In the past few years, I’ve become less timid about challenging gender stereotyping, perhaps as my kids have aged beyond the stages when parents are heard to say, “He’s all boy!” or “She’s a girly-girl!” (I can hardly stand even to write those statements. If I could I’d wave my wand and banish them forever).
Recently I challenged a case of gender stereotyping, and a father of two preschoolers accused my point of being “trivial” (hadn’t heard that one before, even from the detractors). Many claim that they are not guilty of feeding their kids any “sexist messages”. OK, all you skeptics about the existence of gender stereotyping and sexist messages, consider this recent, real-life, unplugged example:
In our community, when a baby is born, someone makes a clever, handmade congratulatory sign and posts it on the bulletin board. The sign is usually a gentle spoof on the parents and siblings. The sign for the newest baby, born this week, featured:
1. The dad wearing his political party’s t-shirt
2. The mom wearing a t-shirt “emblazoned” with the name of her job
3. Sister wearing a dress labeled ― are you ready? ― “Pretty Dress”
I challenge anyone to tell me that if Sister were Brother, his clothing would’ve been labeled “Great Outfit”. If anything, it surely would’ve been labeled “Big Brother”, which one would think would’ve been the obvious choice for either gender. Indeed, why not “Big Sister”? Is her appearance the only thing we can think of to say about this child?

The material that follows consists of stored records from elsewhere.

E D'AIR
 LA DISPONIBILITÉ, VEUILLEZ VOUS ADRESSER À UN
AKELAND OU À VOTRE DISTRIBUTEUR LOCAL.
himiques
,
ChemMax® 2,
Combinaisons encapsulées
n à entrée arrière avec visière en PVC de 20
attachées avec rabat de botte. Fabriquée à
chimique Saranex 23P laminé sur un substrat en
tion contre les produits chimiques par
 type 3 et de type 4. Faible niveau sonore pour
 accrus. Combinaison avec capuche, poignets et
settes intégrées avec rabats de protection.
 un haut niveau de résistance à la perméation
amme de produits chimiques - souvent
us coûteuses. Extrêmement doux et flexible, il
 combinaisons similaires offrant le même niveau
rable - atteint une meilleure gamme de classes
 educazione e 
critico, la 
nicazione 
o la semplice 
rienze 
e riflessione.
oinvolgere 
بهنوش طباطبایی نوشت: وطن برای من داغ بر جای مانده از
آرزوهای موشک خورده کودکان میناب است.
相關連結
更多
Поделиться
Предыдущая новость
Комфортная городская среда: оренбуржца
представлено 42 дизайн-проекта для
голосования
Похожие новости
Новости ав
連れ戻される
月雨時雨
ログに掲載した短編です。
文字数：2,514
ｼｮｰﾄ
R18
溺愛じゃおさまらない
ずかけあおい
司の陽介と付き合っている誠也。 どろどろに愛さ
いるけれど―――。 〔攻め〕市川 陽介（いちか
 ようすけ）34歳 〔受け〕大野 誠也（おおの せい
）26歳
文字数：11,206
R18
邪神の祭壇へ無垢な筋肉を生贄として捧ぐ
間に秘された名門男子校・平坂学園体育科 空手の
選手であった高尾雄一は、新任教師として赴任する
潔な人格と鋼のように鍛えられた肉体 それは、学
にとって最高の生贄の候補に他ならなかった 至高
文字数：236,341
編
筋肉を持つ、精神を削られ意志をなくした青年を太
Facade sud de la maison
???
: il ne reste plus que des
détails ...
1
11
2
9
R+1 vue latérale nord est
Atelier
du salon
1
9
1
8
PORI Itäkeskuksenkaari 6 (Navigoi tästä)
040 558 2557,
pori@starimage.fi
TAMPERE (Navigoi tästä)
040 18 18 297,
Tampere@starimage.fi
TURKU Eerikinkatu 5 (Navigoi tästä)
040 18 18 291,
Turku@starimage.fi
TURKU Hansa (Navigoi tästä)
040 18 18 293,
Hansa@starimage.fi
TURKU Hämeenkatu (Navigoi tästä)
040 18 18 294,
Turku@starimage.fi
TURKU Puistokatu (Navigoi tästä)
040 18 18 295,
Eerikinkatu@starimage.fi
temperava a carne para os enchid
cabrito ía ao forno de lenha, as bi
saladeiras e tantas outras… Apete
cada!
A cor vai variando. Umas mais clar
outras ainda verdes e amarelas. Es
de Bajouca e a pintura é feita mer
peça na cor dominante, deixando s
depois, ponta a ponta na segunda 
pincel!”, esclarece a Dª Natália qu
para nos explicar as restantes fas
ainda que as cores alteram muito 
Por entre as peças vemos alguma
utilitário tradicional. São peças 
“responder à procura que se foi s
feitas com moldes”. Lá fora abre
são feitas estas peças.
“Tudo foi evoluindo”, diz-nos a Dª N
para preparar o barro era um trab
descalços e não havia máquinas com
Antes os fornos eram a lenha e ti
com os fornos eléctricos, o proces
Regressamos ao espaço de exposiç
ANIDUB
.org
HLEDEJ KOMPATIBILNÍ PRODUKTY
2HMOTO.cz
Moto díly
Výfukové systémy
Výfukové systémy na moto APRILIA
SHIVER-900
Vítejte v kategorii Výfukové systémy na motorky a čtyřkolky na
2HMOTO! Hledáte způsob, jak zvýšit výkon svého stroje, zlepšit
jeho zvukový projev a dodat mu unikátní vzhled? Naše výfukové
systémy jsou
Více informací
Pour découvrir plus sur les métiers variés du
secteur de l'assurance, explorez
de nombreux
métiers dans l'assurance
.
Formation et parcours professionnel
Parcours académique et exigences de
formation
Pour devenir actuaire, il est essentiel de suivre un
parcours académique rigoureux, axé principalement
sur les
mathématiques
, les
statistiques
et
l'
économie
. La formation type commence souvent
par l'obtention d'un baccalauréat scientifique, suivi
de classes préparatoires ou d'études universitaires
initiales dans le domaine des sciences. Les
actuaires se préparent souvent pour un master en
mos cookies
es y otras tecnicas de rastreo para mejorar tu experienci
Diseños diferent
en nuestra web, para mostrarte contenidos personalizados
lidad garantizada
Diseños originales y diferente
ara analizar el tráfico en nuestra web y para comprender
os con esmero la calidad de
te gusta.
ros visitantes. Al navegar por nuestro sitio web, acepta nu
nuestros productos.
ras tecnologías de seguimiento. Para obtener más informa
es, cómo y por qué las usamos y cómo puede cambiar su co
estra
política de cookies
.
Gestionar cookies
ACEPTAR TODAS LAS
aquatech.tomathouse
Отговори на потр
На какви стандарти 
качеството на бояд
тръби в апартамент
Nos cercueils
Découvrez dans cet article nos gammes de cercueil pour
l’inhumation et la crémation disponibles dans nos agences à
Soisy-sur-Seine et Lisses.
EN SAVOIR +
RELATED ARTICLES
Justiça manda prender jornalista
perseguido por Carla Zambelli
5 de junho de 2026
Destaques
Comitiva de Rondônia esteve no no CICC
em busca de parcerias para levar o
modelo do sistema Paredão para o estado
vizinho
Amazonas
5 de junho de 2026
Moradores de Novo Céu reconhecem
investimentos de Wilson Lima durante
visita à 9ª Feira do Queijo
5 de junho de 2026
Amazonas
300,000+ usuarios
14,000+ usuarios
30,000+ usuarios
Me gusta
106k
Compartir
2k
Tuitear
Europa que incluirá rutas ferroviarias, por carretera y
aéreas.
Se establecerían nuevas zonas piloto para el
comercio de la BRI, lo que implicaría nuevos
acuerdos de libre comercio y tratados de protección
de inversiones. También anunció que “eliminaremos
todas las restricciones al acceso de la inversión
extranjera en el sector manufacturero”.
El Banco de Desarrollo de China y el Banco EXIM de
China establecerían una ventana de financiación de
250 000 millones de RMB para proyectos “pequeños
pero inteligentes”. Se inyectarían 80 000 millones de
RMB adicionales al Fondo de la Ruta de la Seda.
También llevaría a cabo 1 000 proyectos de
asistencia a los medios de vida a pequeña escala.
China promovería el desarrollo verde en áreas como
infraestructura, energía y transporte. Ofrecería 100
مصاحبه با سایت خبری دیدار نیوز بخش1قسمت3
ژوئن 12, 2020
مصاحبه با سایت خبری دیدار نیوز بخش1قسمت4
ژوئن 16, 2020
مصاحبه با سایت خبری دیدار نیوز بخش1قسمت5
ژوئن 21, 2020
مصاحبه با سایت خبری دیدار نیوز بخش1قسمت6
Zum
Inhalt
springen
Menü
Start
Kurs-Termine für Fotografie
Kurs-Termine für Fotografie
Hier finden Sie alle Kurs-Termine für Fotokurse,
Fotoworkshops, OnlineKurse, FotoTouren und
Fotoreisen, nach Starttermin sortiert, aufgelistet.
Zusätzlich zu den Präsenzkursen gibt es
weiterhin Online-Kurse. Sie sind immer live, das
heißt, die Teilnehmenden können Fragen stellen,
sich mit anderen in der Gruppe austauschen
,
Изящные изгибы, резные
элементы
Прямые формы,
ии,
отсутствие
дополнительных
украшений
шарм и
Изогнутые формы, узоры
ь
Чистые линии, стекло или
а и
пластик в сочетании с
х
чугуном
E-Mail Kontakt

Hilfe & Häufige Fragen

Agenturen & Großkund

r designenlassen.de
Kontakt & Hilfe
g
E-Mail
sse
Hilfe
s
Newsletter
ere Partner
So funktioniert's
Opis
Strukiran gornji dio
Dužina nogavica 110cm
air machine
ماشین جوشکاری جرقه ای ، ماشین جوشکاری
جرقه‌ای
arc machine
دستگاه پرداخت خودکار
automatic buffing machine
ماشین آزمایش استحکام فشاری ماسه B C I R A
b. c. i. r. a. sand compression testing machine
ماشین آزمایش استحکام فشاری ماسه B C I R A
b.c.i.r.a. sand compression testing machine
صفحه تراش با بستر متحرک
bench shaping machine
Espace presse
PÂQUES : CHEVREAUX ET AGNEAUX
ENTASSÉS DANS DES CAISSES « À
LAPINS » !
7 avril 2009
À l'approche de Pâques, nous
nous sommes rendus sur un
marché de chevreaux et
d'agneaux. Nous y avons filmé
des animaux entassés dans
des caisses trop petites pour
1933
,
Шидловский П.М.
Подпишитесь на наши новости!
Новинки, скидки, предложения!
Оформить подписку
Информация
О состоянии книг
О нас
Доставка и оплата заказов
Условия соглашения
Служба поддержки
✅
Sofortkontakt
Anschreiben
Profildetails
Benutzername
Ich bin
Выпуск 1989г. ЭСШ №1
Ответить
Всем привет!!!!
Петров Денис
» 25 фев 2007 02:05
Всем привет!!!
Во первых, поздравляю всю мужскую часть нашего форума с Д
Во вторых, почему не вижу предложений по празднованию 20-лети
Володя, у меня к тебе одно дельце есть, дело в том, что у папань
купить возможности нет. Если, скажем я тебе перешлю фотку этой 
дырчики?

Everyone in the community will see this sign. Kids who can’t read will ask their parents what’s written on it. I have no quarrel with it per se: It's tasteful, effort was clearly invested in it, and it will without a doubt be a family memento. But if anyone thinks that our kids aren’t getting messages that reinforce gender stereotyping, I offer this example, for which I didn’t have to go searching: It positively jumped out at me. Would anyone dare argue that my point is trivial?